## Task requirements
In your output, repeat each entry exactly and include no pictures.

## Records contained in a dataset
============

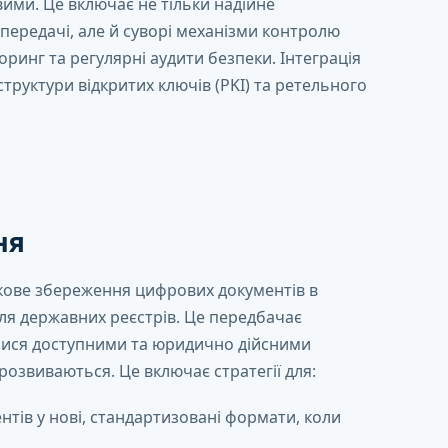
ими. Це включає не тільки надійне
 передачі, але й суворі механізми контролю
оринг та регулярні аудити безпеки. Інтеграція
труктури відкритих ключів (PKI) та ретельного
ня
окове збереження цифрових документів в
ля державних реєстрів. Це передбачає
лися доступними та юридично дійсними
 розвиваються. Це включає стратегії для:
тів у нові, стандартизовані формати, коли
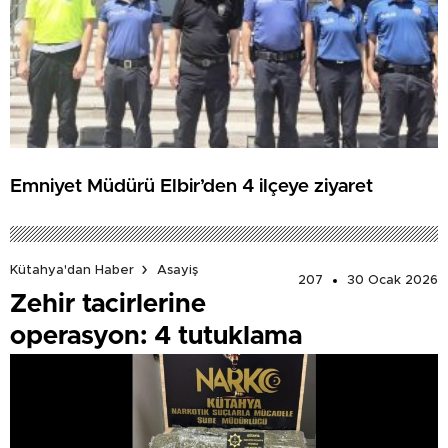
Emniyet Müdürü Elbir’den 4 ilçeye ziyaret
Kütahya'dan Haber
Asayiş
207
30 Ocak 2026
Zehir tacirlerine
operasyon: 4 tutuklama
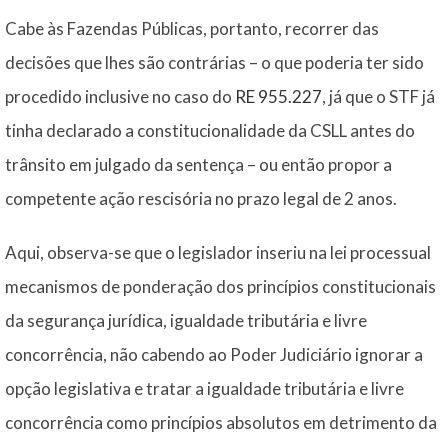
Cabe às Fazendas Públicas, portanto, recorrer das
decisões que lhes são contrárias – o que poderia ter sido
procedido inclusive no caso do
RE 955.227
, já que o STF já
tinha declarado a constitucionalidade da CSLL antes do
trânsito em julgado da sentença – ou então propor a
competente ação rescisória no prazo legal de 2 anos.
Aqui, observa-se que o legislador inseriu na lei processual
mecanismos de ponderação dos princípios constitucionais
da segurança jurídica, igualdade tributária e livre
concorrência, não cabendo ao Poder Judiciário ignorar a
opção legislativa e tratar a igualdade tributária e livre
concorrência como princípios absolutos em detrimento da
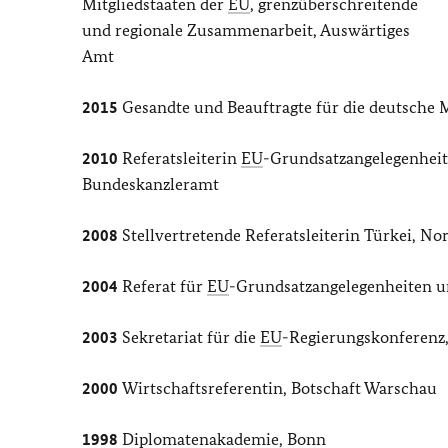
Mitgliedstaaten der
EU
, grenzüberschreitende
und regionale Zusammenarbeit, Auswärtiges
Amt
2015
Gesandte und Beauftragte für die deutsche
2010
Referatsleiterin
EU
-Grundsatzangelegenhei
Bundeskanzleramt
2008
Stellvertretende Referatsleiterin Türkei, N
2004
Referat für
EU
-Grundsatzangelegenheiten un
2003
Sekretariat für die
EU
-Regierungskonferenz
2000
Wirtschaftsreferentin, Botschaft Warschau
1998
Diplomatenakademie, Bonn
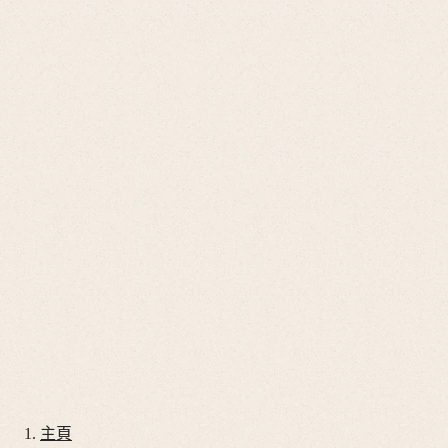
Go
開
啟
to
台灣地區
搜
我
尋
的
開
帳
啟
Go
戶
搜
to
尋
Go
店
to
Go
鋪
我
to
開
的
購
啟
帳
物
目
腕錶
戶
錄
車
腕錶推薦
錶帶
服務
我們的世界
主頁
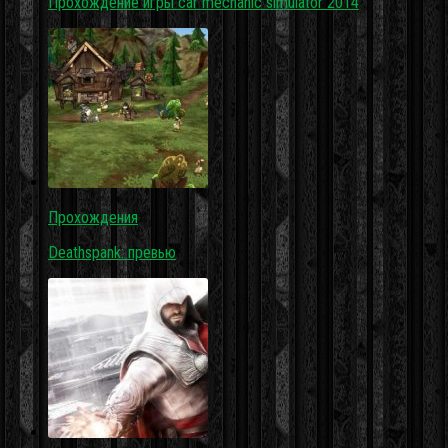
Прохождение игры car mechanic simulator 2014
Прохождения
Deathspank: превью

============

## Result for this task
ими. Це включає не тільки надійне
 передачі, але й суворі механізми контролю
оринг та регулярні аудити безпеки. Інтеграція
труктури відкритих ключів (PKI) та ретельного
ня
окове збереження цифрових документів в
ля державних реєстрів. Це передбачає
лися доступними та юридично дійсними
 розвиваються. Це включає стратегії для:
тів у нові, стандартизовані формати, коли
Emniyet Müdürü Elbir’den 4 ilçeye ziyaret
Kütahya'dan Haber
Asayiş
207
30 Ocak 2026
Zehir tacirlerine
operasyon: 4 tutuklama
Cabe às Fazendas Públicas, portanto, recorrer das
decisões que lhes são contrárias – o que poderia ter sido
procedido inclusive no caso do
RE 955.227
, já que o STF já
tinha declarado a constitucionalidade da CSLL antes do
trânsito em julgado da sentença – ou então propor a
competente ação rescisória no prazo legal de 2 anos.
Aqui, observa-se que o legislador inseriu na lei processual
mecanismos de ponderação dos princípios constitucionais
da segurança jurídica, igualdade tributária e livre
concorrência, não cabendo ao Poder Judiciário ignorar a
opção legislativa e tratar a igualdade tributária e livre
concorrência como princípios absolutos em detrimento da
Mitgliedstaaten der
EU
, grenzüberschreitende
und regionale Zusammenarbeit, Auswärtiges
Amt
2015
Gesandte und Beauftragte für die deutsche
2010
Referatsleiterin
EU
-Grundsatzangelegenhei
Bundeskanzleramt
2008
Stellvertretende Referatsleiterin Türkei, N
2004
Referat für
EU
-Grundsatzangelegenheiten un
2003
Sekretariat für die
EU
-Regierungskonferenz
2000
Wirtschaftsreferentin, Botschaft Warschau
1998
Diplomatenakademie, Bonn
Go
開
啟
to
台灣地區
搜
我
尋
的
開
帳
啟
Go
戶
搜
to
尋
Go
店
to
Go
鋪
我
to
開
的
購
啟
帳
物
目
腕錶
戶
錄
車
腕錶推薦
錶帶
服務
我們的世界
主頁
Прохождение игры car mechanic simulator 2014
Прохождения
Deathspank: превью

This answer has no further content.